In last week’s blog, The Case of the Colourful Locks, the mystery link takes you to a website called Stop, You’re Killing Me which is a resource for lovers of mystery, crime, thriller, spy, and suspense books. The Ed McBain link, rather than going to the author’s website which would be an expected link, takes you to CRIME & MYSTERY WRITING a website that contains resources on these two topics.
April’s post Things That Make Me Smile: Book Edition consists of pictures and brief sentences hinting at books, the links take you to the books that these pictures remind me of. Here I was experimenting with illustrating both the concrete (actual books) and the conceptual (how I picture these books). The links are there so that you can get an idea of who I am and what I see.
May’s Poetry Interlude is more abstract. Here you have an original poem with links that tease and tantalize. I’m trying to show you who I am, what I love and believe in which is not an easy task using a question, just words and one picture.
Let’s see if I can expand on this a little more.

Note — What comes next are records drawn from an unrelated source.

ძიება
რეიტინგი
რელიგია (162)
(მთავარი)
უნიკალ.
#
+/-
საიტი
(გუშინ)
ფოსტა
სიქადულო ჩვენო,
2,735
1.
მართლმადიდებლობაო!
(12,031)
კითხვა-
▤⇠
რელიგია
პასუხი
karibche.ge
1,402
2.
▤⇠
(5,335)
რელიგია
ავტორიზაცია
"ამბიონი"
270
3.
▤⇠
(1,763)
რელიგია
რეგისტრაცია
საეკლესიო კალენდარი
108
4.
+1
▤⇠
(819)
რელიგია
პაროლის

In the poem’s fifth stanza, dressed to kill is linked; the link takes you to a website about Lizzie Borden. I like to read about famous unsolved mysteries, Lizzie’s is one I’ve read a lot on – pretty well every book ever written and the original trail transcript as well. Lizzie’s dress is important to the case and thus I thought an interesting link for this elusive phrase in my poem about time travel. Linked in the final stanza of the poem, the term creature applies to how I see myself, as aloof, mythical, non-human, and links to the Wikipedia definition. I ask myself, does my interest in the morbid paint me as inhumane?
My links, like me, are not really dangerous but under the right circumstances could we be? My links are sort of unexpected but not really and not always. My links expand on what I like and perhaps they help you to see who I am.
In the picture above, is an Easter Egg, a creature.
Here are additional links to actual, sanctioned Easter Eggs for other geeks like me:
- Dr. Pepper Thor commercial,
- Dr. Horrible Sing-Along Blog DVD,
- Microsoft Word Easter Egg (I have Word 2003 and it works).